Captain Smolsky gets hit in the back and the top of the head with the plaster, but later on his entire body is covered in hardened plaster.
Dandy Dan gives buttonhole flowers to all of his gang except Doodle. Pies are then brought in for the gang to throw at Doodle, but when they do their flowers have disappeared.
When Blousey returns for the second time to Fat Sam's for an audition, Knuckles opens the door. He tells Blousey, "He's busy lady. Come tomorrow" in an English accent. Throughout the movie, he has an American accent.
Moments before Blousey Brown comes to Fat Sam's place for her audition, we see Tallulah kiss Bugsy in the center of his forehead and leave a lipstick mark. A few moments later, however, the mark is much further over to the left hand side of his forehead.
After the song "Tomorrow" Bugsy and Blousey are in the café. Blousey has a drink and it has two straws and one spoon. The spoon keeps disappearing.
When Fat Sam calls Dandy Dan at his home and Dan answers the phone, he is speaking into the receiver's earpiece and the mouthpiece is at his ear.
The front page of the New York Herald Tribune shows the date Friday, September 20, 1927. September 20 fell on a Tuesday in 1927.
On the region 4 DVD front cover, it credits Florrie Dugger as
Florrie Gugger.
As a DVD cover has no relation to the actual film nor is it related to the filmmaker, this is not a valid Goof per IMDb guidelines.
As a DVD cover has no relation to the actual film nor is it related to the filmmaker, this is not a valid Goof per IMDb guidelines.
A singer auditions in the 1920s with "Brother, Can You Spare a Dime?", which was not published until 1931.
The Movie is supposedly set in 1927. The soup kitchen scene where Bugsy finds his "army" could not have been possible. According to the website "thesoupkitchen.com" soup kitchens did not appear until the Great Depression starting in 1929.
Tallulah asks Fat Sam, sarcastically, if he is going to get help from the Lone Ranger. That character did not appear until 1933 on Detroit radio station WXYZ (WXYT since 1984).
Bugsy quotes "I coulda been a contender, Charlie" from On The Waterfront, made in 1954. Bugsy Malone is set in the 1920s - 30 years before On The Waterfront was made.
The musicians on stage at the Grand Slam Speakeasy are playing conventional instruments for the time, however the music on the soundtrack features an electric bass guitar, which won't be available for another 30 years.
The diners at a New York restaurant handle their knives and forks like Europeans, rather than Americans.

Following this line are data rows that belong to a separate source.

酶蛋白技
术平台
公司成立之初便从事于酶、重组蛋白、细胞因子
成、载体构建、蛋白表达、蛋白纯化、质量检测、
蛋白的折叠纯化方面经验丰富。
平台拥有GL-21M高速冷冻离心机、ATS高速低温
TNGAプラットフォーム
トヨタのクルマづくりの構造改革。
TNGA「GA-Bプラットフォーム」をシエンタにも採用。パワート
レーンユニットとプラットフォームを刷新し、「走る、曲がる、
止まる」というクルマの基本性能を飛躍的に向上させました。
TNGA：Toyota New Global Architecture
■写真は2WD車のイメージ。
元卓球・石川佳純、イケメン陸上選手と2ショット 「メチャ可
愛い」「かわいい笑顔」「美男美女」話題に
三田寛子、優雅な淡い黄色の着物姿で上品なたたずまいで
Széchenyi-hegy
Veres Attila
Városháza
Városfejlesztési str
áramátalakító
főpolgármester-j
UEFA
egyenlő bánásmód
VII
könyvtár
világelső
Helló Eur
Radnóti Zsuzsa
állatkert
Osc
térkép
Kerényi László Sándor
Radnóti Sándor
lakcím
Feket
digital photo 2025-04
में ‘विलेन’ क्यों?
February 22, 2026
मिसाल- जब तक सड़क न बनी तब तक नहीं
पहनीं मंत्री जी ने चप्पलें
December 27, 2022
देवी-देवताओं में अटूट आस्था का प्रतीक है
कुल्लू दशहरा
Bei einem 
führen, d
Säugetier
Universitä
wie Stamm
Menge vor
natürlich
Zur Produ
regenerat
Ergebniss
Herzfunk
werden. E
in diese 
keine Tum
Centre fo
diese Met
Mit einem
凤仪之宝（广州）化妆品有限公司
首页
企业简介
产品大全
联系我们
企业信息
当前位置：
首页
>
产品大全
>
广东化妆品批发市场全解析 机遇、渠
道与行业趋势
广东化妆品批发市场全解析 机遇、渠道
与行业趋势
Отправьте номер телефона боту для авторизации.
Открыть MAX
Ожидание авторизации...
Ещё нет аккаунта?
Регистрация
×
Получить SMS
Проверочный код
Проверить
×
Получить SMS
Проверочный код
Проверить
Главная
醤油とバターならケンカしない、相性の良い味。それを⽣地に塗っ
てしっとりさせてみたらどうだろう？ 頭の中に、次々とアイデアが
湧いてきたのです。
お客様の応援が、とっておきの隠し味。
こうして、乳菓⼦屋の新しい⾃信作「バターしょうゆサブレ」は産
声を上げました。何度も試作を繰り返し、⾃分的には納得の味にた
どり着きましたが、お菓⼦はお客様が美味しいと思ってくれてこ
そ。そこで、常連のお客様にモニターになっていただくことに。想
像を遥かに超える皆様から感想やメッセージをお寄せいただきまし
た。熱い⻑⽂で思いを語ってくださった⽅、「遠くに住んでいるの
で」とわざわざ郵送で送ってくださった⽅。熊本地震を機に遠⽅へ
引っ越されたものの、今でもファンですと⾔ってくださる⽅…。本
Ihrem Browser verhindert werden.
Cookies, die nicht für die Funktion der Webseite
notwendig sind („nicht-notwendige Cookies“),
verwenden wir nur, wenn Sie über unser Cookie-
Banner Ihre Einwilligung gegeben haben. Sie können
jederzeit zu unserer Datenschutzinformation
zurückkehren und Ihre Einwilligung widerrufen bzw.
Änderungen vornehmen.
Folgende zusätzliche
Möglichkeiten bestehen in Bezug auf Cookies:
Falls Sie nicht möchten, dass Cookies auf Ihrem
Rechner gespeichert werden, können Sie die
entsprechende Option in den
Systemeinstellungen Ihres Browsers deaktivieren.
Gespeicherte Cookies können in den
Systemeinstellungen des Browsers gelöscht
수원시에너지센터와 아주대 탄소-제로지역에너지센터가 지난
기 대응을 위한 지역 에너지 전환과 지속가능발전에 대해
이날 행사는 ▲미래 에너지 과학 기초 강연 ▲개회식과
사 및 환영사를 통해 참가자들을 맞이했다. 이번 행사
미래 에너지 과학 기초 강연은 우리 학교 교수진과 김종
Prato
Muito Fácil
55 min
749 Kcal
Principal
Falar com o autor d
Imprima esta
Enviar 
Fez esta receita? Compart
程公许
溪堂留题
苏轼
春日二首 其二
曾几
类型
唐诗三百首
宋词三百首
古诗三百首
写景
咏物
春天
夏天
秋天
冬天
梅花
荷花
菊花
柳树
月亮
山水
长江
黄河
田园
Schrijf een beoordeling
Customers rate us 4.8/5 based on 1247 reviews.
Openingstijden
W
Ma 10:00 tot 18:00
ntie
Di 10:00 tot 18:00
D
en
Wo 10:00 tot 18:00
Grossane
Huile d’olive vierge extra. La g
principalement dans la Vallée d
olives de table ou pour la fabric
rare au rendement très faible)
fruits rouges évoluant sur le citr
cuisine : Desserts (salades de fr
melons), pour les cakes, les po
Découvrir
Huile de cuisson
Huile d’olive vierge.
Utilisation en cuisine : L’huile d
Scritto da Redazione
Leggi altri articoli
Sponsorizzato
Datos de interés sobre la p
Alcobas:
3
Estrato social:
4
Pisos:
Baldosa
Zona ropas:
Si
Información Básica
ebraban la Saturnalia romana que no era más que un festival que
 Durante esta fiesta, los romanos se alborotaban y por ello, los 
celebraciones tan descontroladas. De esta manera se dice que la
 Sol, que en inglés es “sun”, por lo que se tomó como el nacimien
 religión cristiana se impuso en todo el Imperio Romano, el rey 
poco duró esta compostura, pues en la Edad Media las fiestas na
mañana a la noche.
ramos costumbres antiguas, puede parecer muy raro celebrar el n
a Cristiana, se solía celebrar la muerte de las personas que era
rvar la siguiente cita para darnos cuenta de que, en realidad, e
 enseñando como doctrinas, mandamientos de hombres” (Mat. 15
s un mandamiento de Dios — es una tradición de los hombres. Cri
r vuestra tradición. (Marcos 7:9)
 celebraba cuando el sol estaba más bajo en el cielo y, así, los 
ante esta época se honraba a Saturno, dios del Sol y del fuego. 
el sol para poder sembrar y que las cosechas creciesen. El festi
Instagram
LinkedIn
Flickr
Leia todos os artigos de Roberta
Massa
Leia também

Even though they say that they are in New York , all of the streets and the police show differently, they show that they are in Chicago.
Although Alan Parker noted that American actors were cast for many of the speaking roles to insure the use of American accents, he pointed out a Cockney accented "Me, too!" as Bugsy rallies the soup line boys during the "Down and Out" chorus.